Jean Baudrillard / "The Structural Law of value and the Order of Simulacra" – summary and review
Television and internet society are one of Jean Baudrillard's focal concerns in "The Structural Law of value and the Order of Simulacra". These societies, writes Baudrillard, cease believing in their own realities, and have traded them for signs. The basic experience of postmodernity is the constant decoding of signs which have taken over the cultural arena and have become an end for themselves. The question of signifying has replace the question of meaning, Baudrillard holds, and has created formal communication which functions at the level of signs without having to be translated into referential reality. For Baudrillard this world, in which signs are endlessly recycled and produce a fictitious reality, undeniable on account of being fictitious, is called "hyperrealism" with relatiy functioning as a simulacra – a copy with no origin.

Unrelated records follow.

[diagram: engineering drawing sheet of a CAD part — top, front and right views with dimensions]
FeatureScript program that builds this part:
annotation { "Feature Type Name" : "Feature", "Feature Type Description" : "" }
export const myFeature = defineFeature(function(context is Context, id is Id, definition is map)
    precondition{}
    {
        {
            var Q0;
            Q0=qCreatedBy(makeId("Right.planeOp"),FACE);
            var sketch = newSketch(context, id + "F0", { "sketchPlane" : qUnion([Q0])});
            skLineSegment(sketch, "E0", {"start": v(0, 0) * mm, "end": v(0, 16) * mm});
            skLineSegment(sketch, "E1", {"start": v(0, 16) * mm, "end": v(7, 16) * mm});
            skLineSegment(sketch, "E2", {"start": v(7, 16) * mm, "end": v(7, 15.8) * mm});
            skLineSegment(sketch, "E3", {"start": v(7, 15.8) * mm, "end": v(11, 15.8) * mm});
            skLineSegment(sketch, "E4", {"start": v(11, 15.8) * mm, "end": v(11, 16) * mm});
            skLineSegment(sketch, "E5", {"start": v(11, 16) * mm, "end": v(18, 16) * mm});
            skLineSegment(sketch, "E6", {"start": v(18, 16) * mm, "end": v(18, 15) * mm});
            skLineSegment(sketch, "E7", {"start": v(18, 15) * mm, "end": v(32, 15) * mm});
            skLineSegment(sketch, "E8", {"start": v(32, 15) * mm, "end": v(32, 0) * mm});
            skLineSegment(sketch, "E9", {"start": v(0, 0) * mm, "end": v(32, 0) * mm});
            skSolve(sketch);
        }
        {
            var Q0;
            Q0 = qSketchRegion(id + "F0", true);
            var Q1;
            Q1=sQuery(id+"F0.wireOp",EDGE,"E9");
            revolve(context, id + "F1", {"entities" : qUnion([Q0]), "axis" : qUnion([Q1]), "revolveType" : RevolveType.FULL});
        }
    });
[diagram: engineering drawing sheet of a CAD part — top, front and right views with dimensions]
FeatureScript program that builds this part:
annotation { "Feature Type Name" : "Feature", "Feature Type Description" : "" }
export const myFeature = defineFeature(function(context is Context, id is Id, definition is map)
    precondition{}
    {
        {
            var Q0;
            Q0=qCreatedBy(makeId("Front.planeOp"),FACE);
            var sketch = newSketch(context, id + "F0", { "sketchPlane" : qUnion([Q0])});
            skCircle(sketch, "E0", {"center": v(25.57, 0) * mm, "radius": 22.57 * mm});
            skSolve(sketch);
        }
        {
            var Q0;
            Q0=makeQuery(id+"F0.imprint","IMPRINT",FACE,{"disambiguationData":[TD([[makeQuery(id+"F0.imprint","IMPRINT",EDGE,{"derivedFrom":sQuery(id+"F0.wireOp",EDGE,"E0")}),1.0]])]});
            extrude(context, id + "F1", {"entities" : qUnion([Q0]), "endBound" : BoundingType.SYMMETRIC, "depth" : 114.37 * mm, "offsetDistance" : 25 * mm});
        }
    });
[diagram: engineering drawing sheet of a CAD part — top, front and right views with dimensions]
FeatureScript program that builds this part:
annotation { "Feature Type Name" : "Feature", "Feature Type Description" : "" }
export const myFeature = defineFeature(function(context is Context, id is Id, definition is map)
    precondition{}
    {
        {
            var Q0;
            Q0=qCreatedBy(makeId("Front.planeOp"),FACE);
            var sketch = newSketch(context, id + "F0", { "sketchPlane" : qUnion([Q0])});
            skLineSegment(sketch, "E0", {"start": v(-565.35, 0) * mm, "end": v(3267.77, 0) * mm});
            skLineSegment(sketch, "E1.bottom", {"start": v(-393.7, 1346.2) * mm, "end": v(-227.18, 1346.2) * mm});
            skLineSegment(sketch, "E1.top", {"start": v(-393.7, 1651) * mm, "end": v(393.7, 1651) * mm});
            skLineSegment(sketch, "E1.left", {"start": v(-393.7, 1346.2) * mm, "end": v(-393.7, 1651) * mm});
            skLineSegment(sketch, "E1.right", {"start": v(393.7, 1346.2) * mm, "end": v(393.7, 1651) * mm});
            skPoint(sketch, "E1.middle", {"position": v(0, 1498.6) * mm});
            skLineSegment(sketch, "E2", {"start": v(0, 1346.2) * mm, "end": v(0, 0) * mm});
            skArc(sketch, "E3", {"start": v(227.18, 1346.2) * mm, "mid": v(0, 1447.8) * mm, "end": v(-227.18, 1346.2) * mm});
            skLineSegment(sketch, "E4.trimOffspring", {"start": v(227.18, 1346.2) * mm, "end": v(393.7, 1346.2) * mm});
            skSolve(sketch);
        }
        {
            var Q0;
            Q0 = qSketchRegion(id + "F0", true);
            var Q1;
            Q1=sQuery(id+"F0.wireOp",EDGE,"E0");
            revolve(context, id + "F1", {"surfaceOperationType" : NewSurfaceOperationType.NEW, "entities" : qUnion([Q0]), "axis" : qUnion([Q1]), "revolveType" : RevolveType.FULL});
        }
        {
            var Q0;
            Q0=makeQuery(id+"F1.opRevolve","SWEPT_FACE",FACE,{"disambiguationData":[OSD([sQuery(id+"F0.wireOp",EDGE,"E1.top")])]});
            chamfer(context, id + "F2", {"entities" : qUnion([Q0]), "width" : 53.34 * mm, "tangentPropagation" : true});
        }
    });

In "The Structural Law of value and the Order of Simulacra" Baudrillard suggests a "structural revolution of value". For him, the world of hyperrealism creates a market economy of hyperrealist desires (i.e. a use of realistic apparatuses in order to represent simulacra). These desires are spread by the media in different corners of the cultural representation. Unlike the old economy, the Freudian one which deals with balancing the pleasure principle and social needs, Baudrillard's new hyperrealist economy gives itself to the pleasure principle without any restraints. However, Baudrillard notes, this economy is no threat to the social order, for it exits and function in a entirely fictitious world. In this world, it generate legitimacy for perceiving reality as a system of radicalized fantasies, which in time turn into the natural scale by which the world is comprehended. However, simulacra in not unified, and Baudrillard devoted the rest of "The Structural Law of value and the Order of Simulacra" to describing the three orders of simulacra.